Um mês depois, os dois estavam na Europa em outro exílio forçado. Só que dessa vez eram os dois. O que aconteceu? Simples! Beatriz e Vinícius tiveram uma conversa como a tempos não tinham. Ela perguntou o que havia acorrido com todo o amor que tinham um pelo outro. No meio de muita emoção, os dois chorando muito, Vinícius disse que um pouco depois do casamento, ele a traiu e não teve coragem de revelar nem de terminar com ela. Não que não estivesse arrependido. Estava e muito e mesmo depois de anos ele ainda tinha remorsos por causa dessa maldita traição. Como não teve forças para contar e pedir perdão à mulher, resolveu se afastar dela. Afinal, não podia continuar com sua mulher tendo cometido uma besteira, uma grande besteira como aquela.
Depois de toda essa revelação, Vini disse que a amava muito, muito mesmo. Tanto e até mais quanto antes. Beatriz ficou muito feliz por toda aquela conversa, por seu marido ter dito a verdade (mesmo depois de anos) e o beijo calorosamente, amorosamente. Disse que também o amava muito.

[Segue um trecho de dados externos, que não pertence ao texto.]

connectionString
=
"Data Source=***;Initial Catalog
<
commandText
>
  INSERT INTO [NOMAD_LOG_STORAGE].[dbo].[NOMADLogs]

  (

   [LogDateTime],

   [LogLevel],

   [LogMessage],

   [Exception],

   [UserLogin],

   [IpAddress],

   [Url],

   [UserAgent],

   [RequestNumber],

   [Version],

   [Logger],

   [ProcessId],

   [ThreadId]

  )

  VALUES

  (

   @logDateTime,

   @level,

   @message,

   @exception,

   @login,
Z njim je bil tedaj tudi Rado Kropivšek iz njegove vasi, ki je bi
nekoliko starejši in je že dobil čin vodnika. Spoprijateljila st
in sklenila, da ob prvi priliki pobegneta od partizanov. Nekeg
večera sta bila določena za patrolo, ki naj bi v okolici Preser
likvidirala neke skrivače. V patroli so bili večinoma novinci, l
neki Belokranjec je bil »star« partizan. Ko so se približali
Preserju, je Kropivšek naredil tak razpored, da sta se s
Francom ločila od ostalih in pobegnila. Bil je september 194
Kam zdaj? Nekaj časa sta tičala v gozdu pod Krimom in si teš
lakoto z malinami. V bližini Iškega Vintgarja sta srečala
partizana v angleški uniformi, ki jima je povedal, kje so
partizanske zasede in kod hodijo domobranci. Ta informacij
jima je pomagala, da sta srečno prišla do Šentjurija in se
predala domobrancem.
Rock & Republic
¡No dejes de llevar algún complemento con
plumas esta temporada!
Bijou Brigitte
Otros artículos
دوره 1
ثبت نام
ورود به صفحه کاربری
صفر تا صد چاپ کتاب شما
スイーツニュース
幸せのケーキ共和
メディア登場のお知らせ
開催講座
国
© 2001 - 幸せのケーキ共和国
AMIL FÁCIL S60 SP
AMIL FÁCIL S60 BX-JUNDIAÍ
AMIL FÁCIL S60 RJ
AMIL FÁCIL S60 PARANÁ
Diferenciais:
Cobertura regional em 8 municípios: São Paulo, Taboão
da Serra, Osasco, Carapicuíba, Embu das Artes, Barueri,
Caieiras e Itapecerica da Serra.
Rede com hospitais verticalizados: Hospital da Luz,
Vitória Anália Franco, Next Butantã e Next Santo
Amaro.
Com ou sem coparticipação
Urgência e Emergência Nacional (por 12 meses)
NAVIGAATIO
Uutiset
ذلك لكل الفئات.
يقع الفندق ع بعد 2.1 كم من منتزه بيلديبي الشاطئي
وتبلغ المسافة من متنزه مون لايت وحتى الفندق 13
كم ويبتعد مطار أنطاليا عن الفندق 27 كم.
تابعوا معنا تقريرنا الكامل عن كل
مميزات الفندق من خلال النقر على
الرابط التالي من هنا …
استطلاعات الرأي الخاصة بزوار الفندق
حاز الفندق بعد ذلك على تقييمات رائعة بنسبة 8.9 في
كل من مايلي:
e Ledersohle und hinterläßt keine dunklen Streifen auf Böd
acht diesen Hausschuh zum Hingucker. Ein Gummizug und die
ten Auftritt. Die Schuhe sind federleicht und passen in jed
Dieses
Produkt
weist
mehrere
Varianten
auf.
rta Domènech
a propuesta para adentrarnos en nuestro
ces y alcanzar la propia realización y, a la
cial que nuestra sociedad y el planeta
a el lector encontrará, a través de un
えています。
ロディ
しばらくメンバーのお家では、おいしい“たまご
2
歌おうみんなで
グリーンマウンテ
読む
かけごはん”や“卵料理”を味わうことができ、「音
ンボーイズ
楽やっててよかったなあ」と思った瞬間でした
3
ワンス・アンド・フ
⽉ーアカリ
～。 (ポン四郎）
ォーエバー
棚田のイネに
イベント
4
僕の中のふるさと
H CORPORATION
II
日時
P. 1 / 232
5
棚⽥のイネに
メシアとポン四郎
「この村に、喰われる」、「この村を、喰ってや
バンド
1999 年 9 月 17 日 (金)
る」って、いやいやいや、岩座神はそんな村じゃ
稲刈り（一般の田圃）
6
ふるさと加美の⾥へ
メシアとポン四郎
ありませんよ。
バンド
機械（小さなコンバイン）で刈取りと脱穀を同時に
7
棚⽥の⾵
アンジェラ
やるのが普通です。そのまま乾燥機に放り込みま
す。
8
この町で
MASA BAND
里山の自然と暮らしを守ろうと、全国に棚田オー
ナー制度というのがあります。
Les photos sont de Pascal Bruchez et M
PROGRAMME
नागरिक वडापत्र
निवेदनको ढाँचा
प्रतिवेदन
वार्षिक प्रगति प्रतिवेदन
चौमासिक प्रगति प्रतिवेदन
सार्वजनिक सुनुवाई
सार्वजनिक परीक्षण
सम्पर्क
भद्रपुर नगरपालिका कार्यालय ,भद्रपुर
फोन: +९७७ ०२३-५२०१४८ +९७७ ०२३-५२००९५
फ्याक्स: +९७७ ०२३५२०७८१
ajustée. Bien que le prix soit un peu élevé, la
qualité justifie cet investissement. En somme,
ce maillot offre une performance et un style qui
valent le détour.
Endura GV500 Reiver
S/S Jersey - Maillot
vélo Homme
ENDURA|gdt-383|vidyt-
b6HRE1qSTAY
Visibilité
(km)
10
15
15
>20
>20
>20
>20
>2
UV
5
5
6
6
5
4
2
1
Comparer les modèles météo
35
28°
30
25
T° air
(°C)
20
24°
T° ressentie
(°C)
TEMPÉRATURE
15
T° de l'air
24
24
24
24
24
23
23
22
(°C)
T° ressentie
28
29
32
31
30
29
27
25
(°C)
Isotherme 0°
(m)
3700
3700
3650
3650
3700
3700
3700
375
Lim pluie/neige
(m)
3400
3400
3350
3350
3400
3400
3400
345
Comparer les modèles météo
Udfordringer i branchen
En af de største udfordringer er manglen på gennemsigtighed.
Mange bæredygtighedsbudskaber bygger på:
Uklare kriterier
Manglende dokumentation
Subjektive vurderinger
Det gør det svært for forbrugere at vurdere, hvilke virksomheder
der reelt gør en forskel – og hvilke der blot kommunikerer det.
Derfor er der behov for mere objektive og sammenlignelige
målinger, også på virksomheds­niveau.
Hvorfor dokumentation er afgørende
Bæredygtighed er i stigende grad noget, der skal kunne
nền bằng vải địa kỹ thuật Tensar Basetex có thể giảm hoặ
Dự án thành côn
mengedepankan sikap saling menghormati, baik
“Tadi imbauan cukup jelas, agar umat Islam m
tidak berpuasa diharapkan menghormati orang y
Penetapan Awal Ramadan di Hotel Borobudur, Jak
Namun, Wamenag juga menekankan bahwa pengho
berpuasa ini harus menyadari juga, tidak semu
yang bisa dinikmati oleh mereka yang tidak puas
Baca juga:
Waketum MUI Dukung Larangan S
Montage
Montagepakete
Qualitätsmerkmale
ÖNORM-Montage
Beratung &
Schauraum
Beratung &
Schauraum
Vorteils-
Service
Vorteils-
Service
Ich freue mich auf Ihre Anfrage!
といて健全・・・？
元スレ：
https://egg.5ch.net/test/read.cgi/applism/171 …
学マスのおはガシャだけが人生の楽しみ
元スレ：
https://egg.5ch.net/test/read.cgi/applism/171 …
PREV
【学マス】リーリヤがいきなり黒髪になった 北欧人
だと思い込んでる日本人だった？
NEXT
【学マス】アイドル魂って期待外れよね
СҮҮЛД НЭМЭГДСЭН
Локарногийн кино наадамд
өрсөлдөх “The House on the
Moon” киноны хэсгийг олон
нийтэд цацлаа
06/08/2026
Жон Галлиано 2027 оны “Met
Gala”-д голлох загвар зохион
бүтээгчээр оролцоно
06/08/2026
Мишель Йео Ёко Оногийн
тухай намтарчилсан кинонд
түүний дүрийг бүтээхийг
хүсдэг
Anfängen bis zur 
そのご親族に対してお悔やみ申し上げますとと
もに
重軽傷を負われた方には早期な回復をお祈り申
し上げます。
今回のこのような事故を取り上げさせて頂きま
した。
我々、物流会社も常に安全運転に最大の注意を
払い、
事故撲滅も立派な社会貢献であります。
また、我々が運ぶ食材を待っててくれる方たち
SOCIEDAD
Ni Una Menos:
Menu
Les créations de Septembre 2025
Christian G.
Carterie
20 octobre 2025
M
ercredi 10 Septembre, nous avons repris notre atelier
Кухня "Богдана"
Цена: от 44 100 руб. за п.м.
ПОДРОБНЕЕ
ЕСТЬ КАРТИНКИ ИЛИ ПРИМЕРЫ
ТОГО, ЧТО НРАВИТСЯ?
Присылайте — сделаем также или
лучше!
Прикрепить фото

Seis anos após aquele dia na praça, após tantos anos sem dizer “Eu te amo”, Vinícius pegou na mão de Beatriz, olhos fundo em seus olhos e chorando muito, disse:
“Cada um de nós tem um anjo que nos protege e está sempre por perto. Eu tenho muita sorte, pois o meu anjo, ao contrário do que acontece com as outras pessoas, eu posso ver, falar com ele e até beijá-lo. O meu anjo é você. Você é minha felicidade, minha razão, minha vida. Bia, você é a mulher da minha vida. Eu te amo, meu amor.”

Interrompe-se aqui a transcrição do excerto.